Right on time for Mother’s Day comes “Moms’ Night Out,” an angst-ridden comedy from Sony’s Affirm Films, a label aimed at evangelical Christians, and Provident Pictures, that has given the faith audience “Fireproof” (2008) and “Courageous” (2011).
Allyson (Sarah Drew) is mother to three and married to Sean (Sean Astin), an architect who travels a lot. She is also a mommy blogger without any followers. She obsesses over germs and being a perfect mother, and seems addicted to the very chaos she creates because she is so anxious.
Sean is flying home on Mother’s Day so Allyson drags the kids to church where Sondra (Patricia Heaton), the pastor’s wife (Pastor Ray is played by Alex Kendrick), deals with her own needy teenager while greeting the faithful. Sondra offers to help Allyson but Allyson insists on doing it all herself and takes the kids downstairs to the child care and Sunday school area where her friend Izzy (Andrea Logan White) is in charge of the pandemonium. Allyson, her hair a mess, slogs back upstairs and climbs over people to a place in a pew.

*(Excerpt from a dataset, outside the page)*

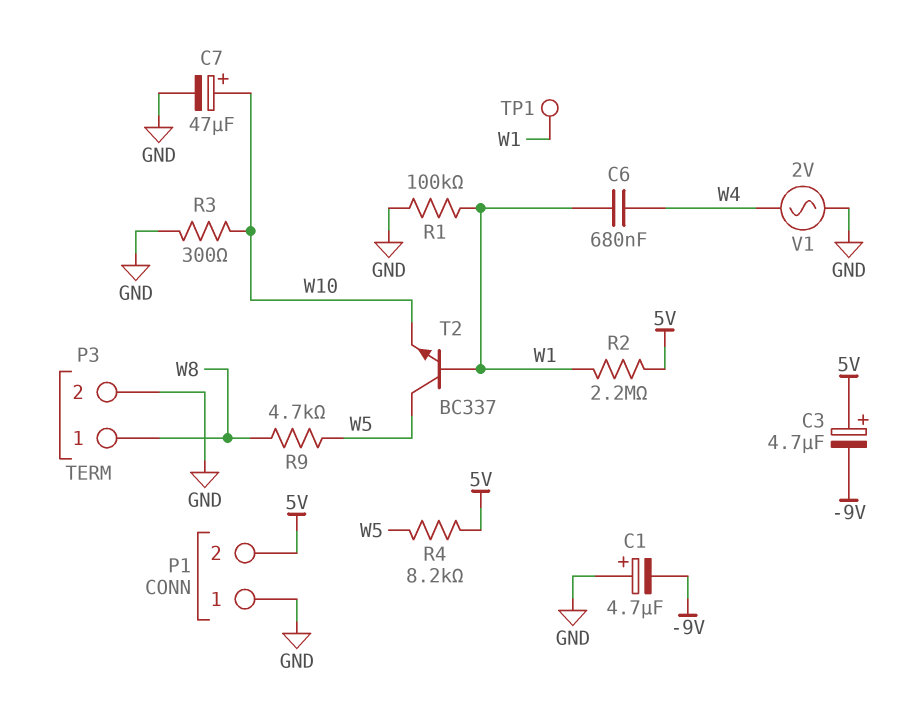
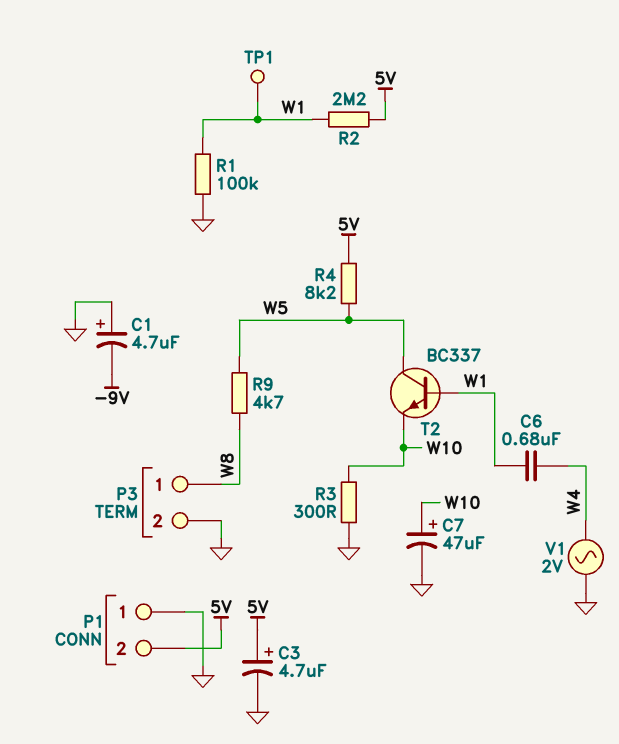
C3: 4.7uF (plus 5V, minus -9V) -> 4.7uF (plus 5V, minus GND)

Later that week, Allyson and Izzy attend the worst church book club meeting in the world and they notice that Sondra is as stressed as they are. Allyson has a Groupon coupon to a nice restaurant so they text Sondra that they are going to have a moms’ night out so they can all de-stress. Sean, and Kevin, Sean’s unmarried, lover of violent video games friend (Kevin Downes) and Izzy’s insecure husband, Marco (Kevin Amaya), are baby-sitting all the kids.
The ladies dress up but when they get to the New Age-y restaurant something has gone wrong with their reservation and Allyson has a meltdown.
Finally, after this too-long set-up, the moms’ night out caper takes off in a series of improbable cause-and-effect incidents that includes car chases, cops, bikers, a lost baby, an emergency room, lost cell phones, a bowling alley, and Trace Adkins, in that fantastic baritone voice, offering words of comfort to a stressed mom.